Based on an expected increase in the number of middle-aged people during the next decade, the author predicts that retail sales at department stores will increase significantly over the next ten years.
To bolster this prediction, the author cites statistics showing that middle-aged people devote a much higher percentage of their retail expenditure to department store services and products than younger consumers do.
Since the number of middle-aged consumers is on the rise and since they spend more than younger people on department store goods and services, the author further recommends that department stores begin to adjust their inventories to capitalize on this trend.
Specifically, he recommends that department stores increase their inventory of products aimed at middle-aged consumers and decrease their inventory of products aimed at younger consumers. This argument is problematic for two reasons.
First, an increase in the number of middle-aged people does not necessarily portend an overall increase in department store sales. It does so only on the assumption that other population groups will remain relatively constant. For example, if the expected increase in the number of middle-aged people is offset by an equally significant decrease in the number of younger people, there would be little or no net gain in sales.

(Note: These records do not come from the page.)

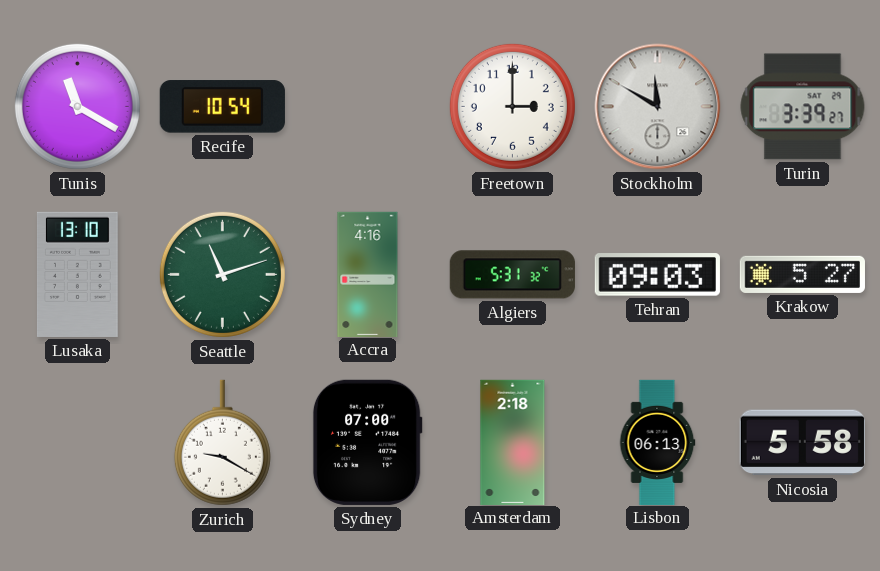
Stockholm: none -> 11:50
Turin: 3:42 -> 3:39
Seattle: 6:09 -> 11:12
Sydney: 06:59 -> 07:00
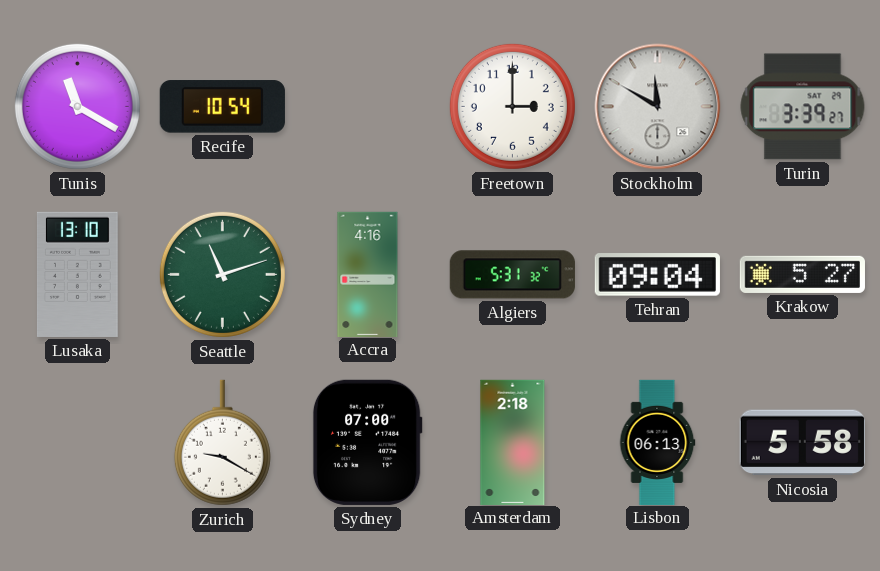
Tehran: 09:03 -> 09:04
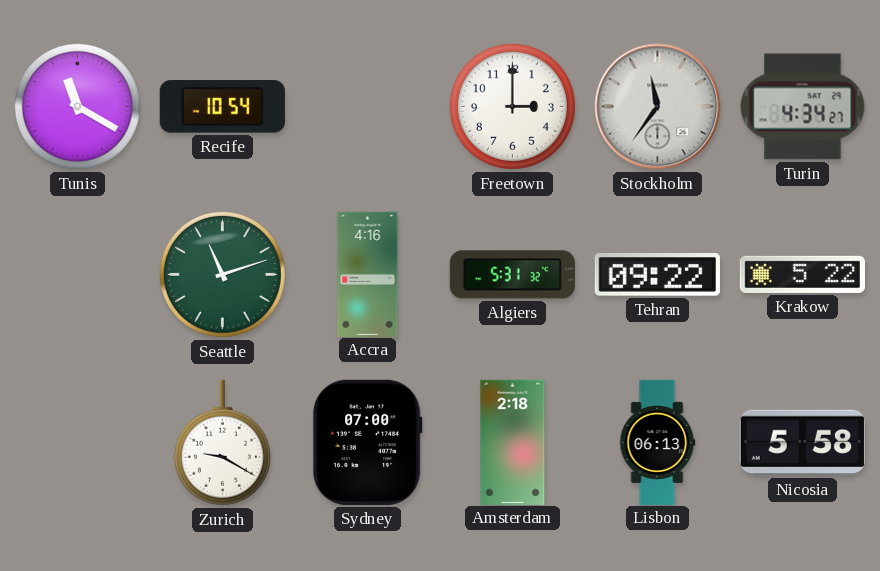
Stockholm: 11:50 -> 11:36
Turin: 3:39 -> 4:34
Lusaka: 13:10 -> none
Tehran: 09:04 -> 09:22
Krakow: 5:27 -> 5:22
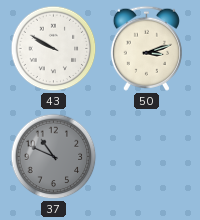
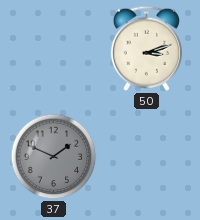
43: 9:50 -> none
37: 10:49 -> 1:49
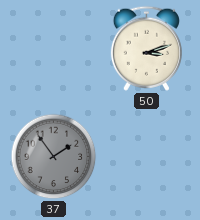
37: 1:49 -> 1:54
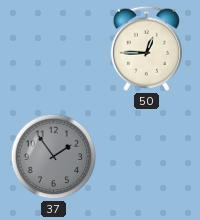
50: 3:12 -> 12:45
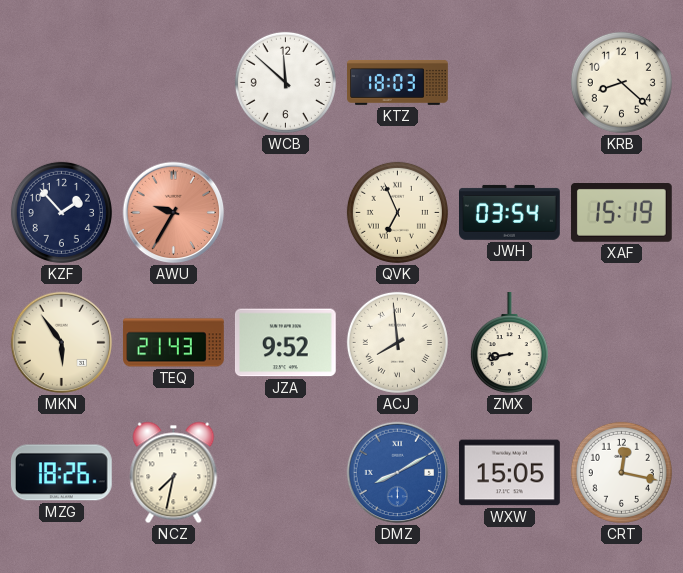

Second, in recommending that department stores replace products intended to attract younger consumers with products more suitable to middle-aged consumers, the author assumes that the number of younger consumers will not also increase. Since a sizable increase in the population of younger consumers could conceivably offset the difference in the retail expenditure patterns of younger and middle-aged consumers, it would be unwise to make the recommended inventory adjustment lacking evidence to support this assumption.
In conclusion, this argument is unacceptable. To strengthen this argument the author would have to provide evidence that the population of younger consumers will remain relatively constant over the next decade.